Charities have defended a Colorado couple charged with a criminal case following the death of their two-day-old baby.
Brittany Diekneit and her partner Sean Byrne, of Aurora, face charges of child abuse resulting in death after their baby died while sleeping in bed with his parents.
The cause of Walker’s death remains undetermined after a three-month-long autopsy was completed in April. Police in their affidavits alleged the couple had alcohol and “ignored the substantial and unjustifiable risk of co-sleeping with Walker while being incapacitated and they were thus unable to check on him”, reported the Denver Post.
“I had my perfect family of four,” said Ms Diekneit in her first comments since losing her child last September. “It’s all I ever wanted. I had it for less than 48 hours,” she told Fox News.
“It’s so traumatic. It makes me feel like I have to put the grief on hold sometimes.”
Defence attorney Adam Yoast said the parents’ blood test did not show they were intoxicated.
“At the end of the day, this case is about SIDS (sudden infant death syndrome) and it is an unexplained infant death that cannot be attributed to any one person,” Mr Yoast said, according to Fox News.
“The issue was, is, a natural occurrence, phenomenon, occurred that night that no one could have prevented.
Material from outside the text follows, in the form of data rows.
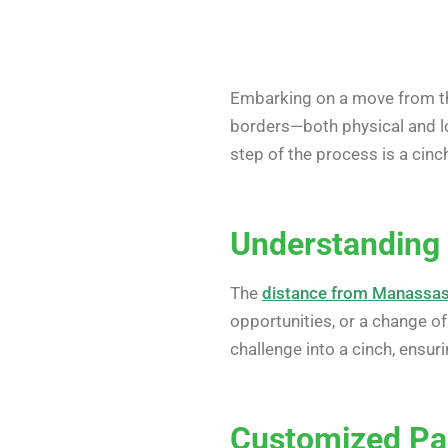
Embarking on a move from th
borders—both physical and lo
step of the process is a cinc
Understanding 
The
distance from Manassas
opportunities, or a change of
challenge into a cinch, ensuri
Customized Pa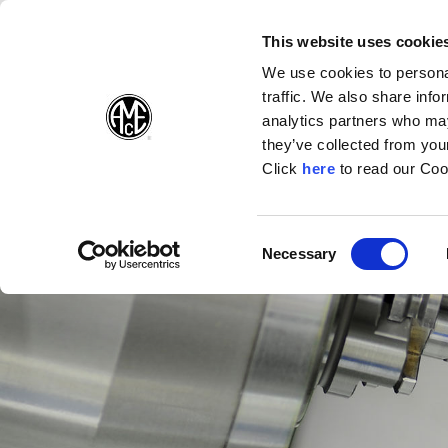
(Opens in a n
(Opens i
(O
English
Suivez-nous sur:
This website uses cookie
We use cookies to personal
traffic. We also share info
Produits
E
analytics partners who may
they’ve collected from your
(Opens in a n
Click
here
to read our Coo
Consent
Necessary
(Opens in a new window)
Selection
Our government, instead of allowing that to exist, has taken upon themselves to criminalize every natural occurrence and every transaction that we undertake in our day-to-day lives.”
Non-profit organisations Elephant Circle, Soul2Soul Sisters, and ProgressNow Colorado have written to the DA’s office condemning the charges against the mother of the toddler.
“Advocates need to have the frame of reproductive justice to a different degree now, post-Dobbs [the case in which the US Supreme Court reversed abortion rights],” Kayla Frawley, ProgressNow’s legislative director told the Denver Post.
“We have to see how these cases relate to the criminalization of pregnancy itself now. We know the gravity of these cases and that they’re happening and they’re often not amplified and not publicized because they’re done to families that are very low-resourced.”
Since their child’s death, the couple’s two-year-daughter has been living with Ms Diekneit’s parents as they are not allowed to meet the toddler alone or have contact with each other.
“I’m not very good with words when I speak them out loud, but I’d like to say I’m really good at writing,” Ms Diekneit said and added that she created an email account for their son and writes to him as a way of remembering him.
“I promised myself that I would remember everything about him from when he was here. The way he smelled, every single [thing] I can remember about him – I repeat it to myself so I’ll never ever forget.”
An arraignment hearing has been scheduled for 16 June.